Google's antitrust loss is set to shake up the online search market while also marking a major victory for government regulators. Here are the ramifications to watch.
Alphabet's Google was ruled by a federal judge to have maintained a monopoly in search and text advertising via its exclusive distribution agreements. Google is now set to appeal, which means the process could drag on for years.
That delay might account for why Alphabet stock was up 1.3% in Tuesday trading, having fallen 4.5% on Monday. However, unless the ruling is overturned on appeal, it seems likely Google will have to change at least some of the practices that have made it the world's dominant search engine.
The most obvious remedy would be for Google to be blocked from its current approach of paying to be the default search engine on devices and browsers from companies such as Apple and Samsung.
Google estimated that if it wasn't the default search engine on Apple's browser devices, it would lose between 60% and 80% of queries on iPhones and iPads, resulting in net revenue losses of up to $32.7 billion, in an analysis performed in 2020, according to filings in the court case.
"We believe the trial will now move to a remedy discovery phase that will determine what Google needs to change and whether punitive fines, if any, will be imposed...We believe the Judge's decision is negative for Google, & the best outcome would have been preserving the status quo, " wrote J.P. Morgan analyst Doug Anmuth in a research note.
Anmuth has an Overweight rating and $208 target price on Alphabet stock.
Apple
If Google is forced to change its tactics, then Apple will lose out in the short term at least. In 2022, Google paid Apple about $20 billion to be the default search engine on the iPhone and in the Safari internet browser.
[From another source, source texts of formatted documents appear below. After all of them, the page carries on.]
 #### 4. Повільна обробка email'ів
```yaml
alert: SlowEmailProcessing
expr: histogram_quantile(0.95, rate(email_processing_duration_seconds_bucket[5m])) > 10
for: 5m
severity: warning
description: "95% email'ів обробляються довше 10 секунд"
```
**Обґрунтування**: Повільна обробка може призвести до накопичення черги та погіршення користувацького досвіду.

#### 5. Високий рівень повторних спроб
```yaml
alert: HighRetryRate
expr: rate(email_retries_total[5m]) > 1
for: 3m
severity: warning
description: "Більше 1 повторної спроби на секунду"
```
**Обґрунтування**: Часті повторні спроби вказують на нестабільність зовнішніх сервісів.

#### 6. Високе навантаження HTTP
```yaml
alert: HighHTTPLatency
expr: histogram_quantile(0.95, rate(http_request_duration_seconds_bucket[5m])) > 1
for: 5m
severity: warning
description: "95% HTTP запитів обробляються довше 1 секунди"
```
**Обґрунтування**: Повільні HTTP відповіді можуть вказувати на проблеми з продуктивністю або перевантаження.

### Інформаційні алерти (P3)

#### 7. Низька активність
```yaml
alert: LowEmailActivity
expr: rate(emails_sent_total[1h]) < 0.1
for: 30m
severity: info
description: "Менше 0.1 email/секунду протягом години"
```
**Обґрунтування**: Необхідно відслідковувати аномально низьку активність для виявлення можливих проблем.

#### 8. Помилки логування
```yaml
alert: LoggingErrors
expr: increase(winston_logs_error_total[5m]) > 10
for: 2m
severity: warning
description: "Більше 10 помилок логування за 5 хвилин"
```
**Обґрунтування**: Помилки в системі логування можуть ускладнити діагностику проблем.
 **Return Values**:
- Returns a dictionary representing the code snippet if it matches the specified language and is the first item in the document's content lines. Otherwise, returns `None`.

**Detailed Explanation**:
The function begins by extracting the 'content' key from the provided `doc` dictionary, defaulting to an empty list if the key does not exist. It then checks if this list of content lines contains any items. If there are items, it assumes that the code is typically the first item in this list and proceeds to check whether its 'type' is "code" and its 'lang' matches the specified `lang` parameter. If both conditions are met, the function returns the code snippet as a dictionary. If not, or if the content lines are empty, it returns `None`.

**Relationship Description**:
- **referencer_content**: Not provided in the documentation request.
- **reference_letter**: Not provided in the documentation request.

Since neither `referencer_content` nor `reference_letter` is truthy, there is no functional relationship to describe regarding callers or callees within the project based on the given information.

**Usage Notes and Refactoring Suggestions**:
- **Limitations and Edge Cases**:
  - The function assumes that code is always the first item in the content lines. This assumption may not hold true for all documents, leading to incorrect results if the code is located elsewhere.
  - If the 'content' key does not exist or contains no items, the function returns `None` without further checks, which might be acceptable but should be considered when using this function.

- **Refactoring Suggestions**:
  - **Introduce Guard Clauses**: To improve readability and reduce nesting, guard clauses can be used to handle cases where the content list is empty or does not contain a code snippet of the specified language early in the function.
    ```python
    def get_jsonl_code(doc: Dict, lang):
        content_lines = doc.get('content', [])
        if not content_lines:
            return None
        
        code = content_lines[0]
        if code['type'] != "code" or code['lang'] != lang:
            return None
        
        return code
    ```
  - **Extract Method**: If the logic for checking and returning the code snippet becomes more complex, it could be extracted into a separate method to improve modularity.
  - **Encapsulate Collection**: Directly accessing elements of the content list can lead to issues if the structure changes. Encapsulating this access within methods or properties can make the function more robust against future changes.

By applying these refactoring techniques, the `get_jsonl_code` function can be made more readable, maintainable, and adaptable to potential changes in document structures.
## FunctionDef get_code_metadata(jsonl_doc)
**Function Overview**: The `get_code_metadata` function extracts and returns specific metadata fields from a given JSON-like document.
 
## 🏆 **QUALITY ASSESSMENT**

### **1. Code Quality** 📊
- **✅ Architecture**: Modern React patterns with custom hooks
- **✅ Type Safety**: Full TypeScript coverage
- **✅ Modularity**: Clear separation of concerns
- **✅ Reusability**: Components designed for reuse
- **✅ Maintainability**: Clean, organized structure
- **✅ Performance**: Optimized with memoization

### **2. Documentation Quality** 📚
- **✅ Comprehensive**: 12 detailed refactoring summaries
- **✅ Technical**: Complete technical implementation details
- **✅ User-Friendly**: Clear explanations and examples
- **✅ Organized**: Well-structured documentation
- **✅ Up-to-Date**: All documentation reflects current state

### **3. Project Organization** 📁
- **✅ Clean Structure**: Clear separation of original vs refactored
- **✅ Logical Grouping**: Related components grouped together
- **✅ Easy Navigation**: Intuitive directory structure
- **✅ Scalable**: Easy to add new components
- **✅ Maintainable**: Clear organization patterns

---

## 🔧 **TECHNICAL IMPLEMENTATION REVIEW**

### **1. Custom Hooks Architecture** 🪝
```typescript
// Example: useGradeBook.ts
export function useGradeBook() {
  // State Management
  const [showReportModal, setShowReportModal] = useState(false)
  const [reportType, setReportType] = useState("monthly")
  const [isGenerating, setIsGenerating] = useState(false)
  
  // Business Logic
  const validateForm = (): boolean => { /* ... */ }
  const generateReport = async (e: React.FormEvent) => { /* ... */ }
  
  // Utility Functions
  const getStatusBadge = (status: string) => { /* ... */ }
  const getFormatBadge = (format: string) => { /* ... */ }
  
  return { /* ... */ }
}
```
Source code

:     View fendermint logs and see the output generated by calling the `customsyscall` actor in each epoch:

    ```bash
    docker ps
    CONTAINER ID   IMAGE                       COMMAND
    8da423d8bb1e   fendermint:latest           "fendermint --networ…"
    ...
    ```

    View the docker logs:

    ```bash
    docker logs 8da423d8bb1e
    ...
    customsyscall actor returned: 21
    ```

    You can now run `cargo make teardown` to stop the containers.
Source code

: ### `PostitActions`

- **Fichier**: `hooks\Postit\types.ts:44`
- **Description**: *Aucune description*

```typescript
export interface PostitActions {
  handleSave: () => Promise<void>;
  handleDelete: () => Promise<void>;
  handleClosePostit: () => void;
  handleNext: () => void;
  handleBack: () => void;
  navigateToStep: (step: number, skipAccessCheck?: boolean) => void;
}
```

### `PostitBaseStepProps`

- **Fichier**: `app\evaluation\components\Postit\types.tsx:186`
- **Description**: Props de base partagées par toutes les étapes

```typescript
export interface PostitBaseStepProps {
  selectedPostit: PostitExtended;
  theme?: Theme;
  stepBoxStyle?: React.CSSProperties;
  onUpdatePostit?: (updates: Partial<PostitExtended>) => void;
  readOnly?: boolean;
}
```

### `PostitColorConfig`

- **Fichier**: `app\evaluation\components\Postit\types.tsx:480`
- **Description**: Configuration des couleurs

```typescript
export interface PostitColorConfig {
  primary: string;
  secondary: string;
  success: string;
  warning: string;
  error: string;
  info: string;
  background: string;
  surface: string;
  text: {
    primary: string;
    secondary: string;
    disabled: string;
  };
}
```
One option that has been repeatedly speculated about over the years is Apple developing its own search engine, thus capturing all the associated advertising revenue for itself. However, according to court filings, Google estimated that Apple would need to spend roughly $20 billion upfront to build infrastructure to make a competitive search engine, plus billions more annually.
A less costly approach -- and one that Apple already looks to be exploring -- would be to see whether artificial intelligence could at least partially replace Google on its devices. Apple has already unveiled a partnership with OpenAI to make ChatGPT available on its devices, as well as planning to make Google's Gemini chatbot available through its Apple Intelligence service. Apple reportedly would get a cut from revenue generated for such AI services via its devices.
Apple shares were down 2.1% in Tuesday trading.
Microsoft
The clearest beneficiary from any forced changes at Google is Microsoft and its Bing search engine, currently a distant second place in the market.
Microsoft has said that every percentage point of market-share gain in the search-engine market is equivalent to a $2 billion annual revenue opportunity in advertising. Google currently has a 91% market share, with Bing having close to 4%, according to data provider Statcounter GlobalStats.
There's no guarantee that Google not being the default search engine on various browsers and devices would cause a flood of users moving to Bing. However, it would certainly open up more of an opportunity to gain a foothold in the market.
Microsoft could also benefit if its investee company OpenAI gains more traction with its own version of a search engine, which it announced last month.
Microsoft shares were up 1.6% in Tuesday trading.